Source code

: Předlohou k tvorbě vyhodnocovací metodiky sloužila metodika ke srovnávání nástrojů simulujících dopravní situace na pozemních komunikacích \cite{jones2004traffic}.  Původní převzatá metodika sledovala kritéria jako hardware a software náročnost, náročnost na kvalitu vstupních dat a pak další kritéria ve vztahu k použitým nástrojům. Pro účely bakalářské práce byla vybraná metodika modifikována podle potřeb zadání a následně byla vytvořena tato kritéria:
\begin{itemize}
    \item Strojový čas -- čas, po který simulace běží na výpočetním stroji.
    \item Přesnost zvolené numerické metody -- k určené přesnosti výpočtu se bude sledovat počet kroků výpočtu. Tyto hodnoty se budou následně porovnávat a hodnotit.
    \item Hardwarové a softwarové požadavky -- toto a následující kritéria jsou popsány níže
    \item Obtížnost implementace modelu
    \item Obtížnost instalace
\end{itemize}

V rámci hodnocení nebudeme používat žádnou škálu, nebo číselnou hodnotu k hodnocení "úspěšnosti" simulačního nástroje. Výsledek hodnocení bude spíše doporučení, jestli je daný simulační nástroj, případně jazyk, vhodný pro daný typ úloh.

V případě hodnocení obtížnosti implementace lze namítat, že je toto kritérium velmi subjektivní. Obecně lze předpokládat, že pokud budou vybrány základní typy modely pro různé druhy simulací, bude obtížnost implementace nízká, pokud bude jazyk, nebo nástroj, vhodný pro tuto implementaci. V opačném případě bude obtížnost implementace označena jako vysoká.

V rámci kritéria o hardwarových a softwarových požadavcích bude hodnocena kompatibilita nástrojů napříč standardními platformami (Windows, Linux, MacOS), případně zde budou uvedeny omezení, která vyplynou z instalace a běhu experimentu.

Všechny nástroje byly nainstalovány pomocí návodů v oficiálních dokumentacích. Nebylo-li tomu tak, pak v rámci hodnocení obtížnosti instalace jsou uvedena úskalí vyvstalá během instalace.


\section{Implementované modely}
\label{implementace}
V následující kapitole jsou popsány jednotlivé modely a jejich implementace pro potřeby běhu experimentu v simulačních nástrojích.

*****

The answer is to be the complete listing, transcribed exactly.

:: Task response ::
Source code

: Předlohou k tvorbě vyhodnocovací metodiky sloužila metodika ke srovnávání nástrojů simulujících dopravní situace na pozemních komunikacích \cite{jones2004traffic}.  Původní převzatá metodika sledovala kritéria jako hardware a software náročnost, náročnost na kvalitu vstupních dat a pak další kritéria ve vztahu k použitým nástrojům. Pro účely bakalářské práce byla vybraná metodika modifikována podle potřeb zadání a následně byla vytvořena tato kritéria:
\begin{itemize}
    \item Strojový čas -- čas, po který simulace běží na výpočetním stroji.
    \item Přesnost zvolené numerické metody -- k určené přesnosti výpočtu se bude sledovat počet kroků výpočtu. Tyto hodnoty se budou následně porovnávat a hodnotit.
    \item Hardwarové a softwarové požadavky -- toto a následující kritéria jsou popsány níže
    \item Obtížnost implementace modelu
    \item Obtížnost instalace
\end{itemize}

V rámci hodnocení nebudeme používat žádnou škálu, nebo číselnou hodnotu k hodnocení "úspěšnosti" simulačního nástroje. Výsledek hodnocení bude spíše doporučení, jestli je daný simulační nástroj, případně jazyk, vhodný pro daný typ úloh.

V případě hodnocení obtížnosti implementace lze namítat, že je toto kritérium velmi subjektivní. Obecně lze předpokládat, že pokud budou vybrány základní typy modely pro různé druhy simulací, bude obtížnost implementace nízká, pokud bude jazyk, nebo nástroj, vhodný pro tuto implementaci. V opačném případě bude obtížnost implementace označena jako vysoká.

V rámci kritéria o hardwarových a softwarových požadavcích bude hodnocena kompatibilita nástrojů napříč standardními platformami (Windows, Linux, MacOS), případně zde budou uvedeny omezení, která vyplynou z instalace a běhu experimentu.

Všechny nástroje byly nainstalovány pomocí návodů v oficiálních dokumentacích. Nebylo-li tomu tak, pak v rámci hodnocení obtížnosti instalace jsou uvedena úskalí vyvstalá během instalace.


\section{Implementované modely}
\label{implementace}
V následující kapitole jsou popsány jednotlivé modely a jejich implementace pro potřeby běhu experimentu v simulačních nástrojích.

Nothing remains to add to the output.